Twyford comes together to help family welcome Ukraine refugees

A young couple preparing to welcome a family of Ukrainian refugees to their home in Twyford have been overwhelmed by support received from the local community.

After reaching out through several village-based social media groups a long wishlist of essential items needed to get a single mum of two established in the UK was quickly narrowed down to zero.

Within days of posting the need for beds, linen, toys, clothes, furniture and play items Aleksandra and Glenn Sheasby and their three children had enough supplies to start readying two bedrooms and an ensuite for their

visiting family.

“My list was very specific,” said Aleksandra, who is

originally from Poland.

“That’s what I am like. Very Polish in my nature of organising. Leave nothing unplanned; try and put everything in place.”

Local offers of help from cleaners to van drivers and donations of lifestyle items and essential equipment have helped Aleksandra do just that.

“Everyone wants to help in whatever way the can. Many wish they could host but if they couldn’t do that, they have come forward with donations. That’s what Twyford is like.”

Some of the donations surprised the Sheasbys – such as a full dinnerware set with a hidden gesture inside.

“I was worried that I didn’t have enough plates,” Aleksandra said.

“So I put out a message and a local lady contacted me and offered the most beautiful set of dishes. It was so lovely I offered to pay for it but she insisted on donating it, and some cutlery, and when she dropped the parcel off she had included a supermarket shopping card.

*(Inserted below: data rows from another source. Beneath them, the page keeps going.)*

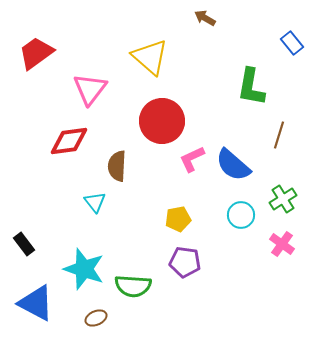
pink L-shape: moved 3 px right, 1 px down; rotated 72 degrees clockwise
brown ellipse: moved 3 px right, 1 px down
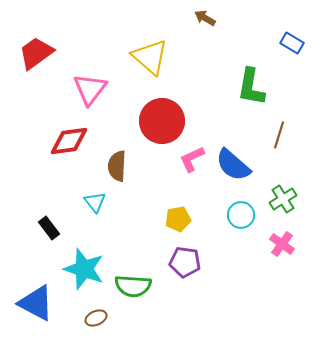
blue rectangle: rotated 20 degrees counterclockwise
black rectangle: moved 25 px right, 16 px up
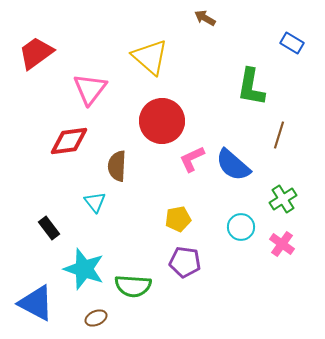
cyan circle: moved 12 px down
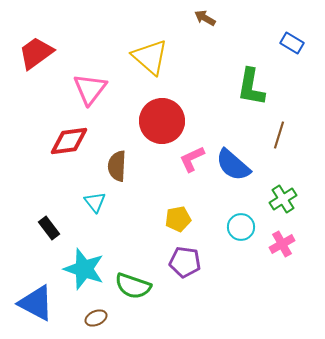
pink cross: rotated 25 degrees clockwise
green semicircle: rotated 15 degrees clockwise
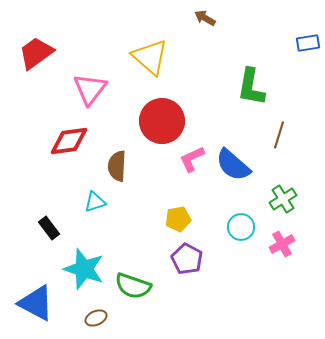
blue rectangle: moved 16 px right; rotated 40 degrees counterclockwise
cyan triangle: rotated 50 degrees clockwise
purple pentagon: moved 2 px right, 3 px up; rotated 20 degrees clockwise
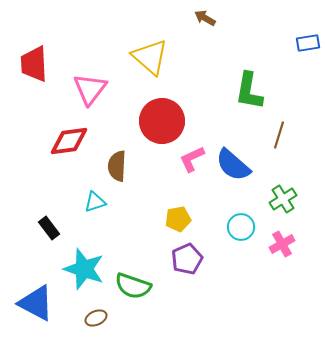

People have been so kind.”

The family from Ukraine will stay with the Sheasbys and their three young children for a period of six months under the Homes for Ukraine scheme.

Over 100 homes across the Wokingham Borough will welcome approximately 250 refugees.

It’s been a fairly long process but the final bits have come together quickly.

Aleksandra said: “As soon as the war started I heard from Polish friends and a friend in Germany about helping refugees and I said to my husband that we had to help and he agreed.

“I then spoke to my children. My eldest, seven, had concerns as he is on the spectrum (worried about communication mainly) and the children naturally had questions about the space we were giving up but once we started telling them about the families in need and we talked with the family on the phone they were very empathetic and agreed to cope with fewer rooms in the house.

“They are prepared to be welcoming and flexible.

“The visa application took several weeks and during that time our two families spent lots of time getting to know each other online and we bonded straight away.

“I felt the need to be honest about our home (it can get a little noisy at times, which not everyone likes) yet the mother was drawn to our offer because it sounded authentic, a real family home. She has two children, an 11-year-old girl and a seven-year-old boy - the same age as our eldest child.”

After the pandemic and the atrocities of war, Aleksandra feels people are kinder.

Her visiting family have been through an ordeal – fleeing Kyiv as shelling fell around and travelling by car through Hungary and into Augsburg, Germany, where they awaited confirmation that the Sheasbys had settled the visa applications on their behalf.

Aleksandra said: “I am ready for tears but I am also ready for realness and a happy family life, which we will give them.

“People have often said to me that being in my home, seeing me sitting there knitting makes them feel

welcome and at ease – we have warm hearts and the flexibility in our home to offer.

“There is a saying in

Poland, ‘a guest in the house is a God in the house’ and that is very true. We will look after them and we will benefit from having them with us, too.”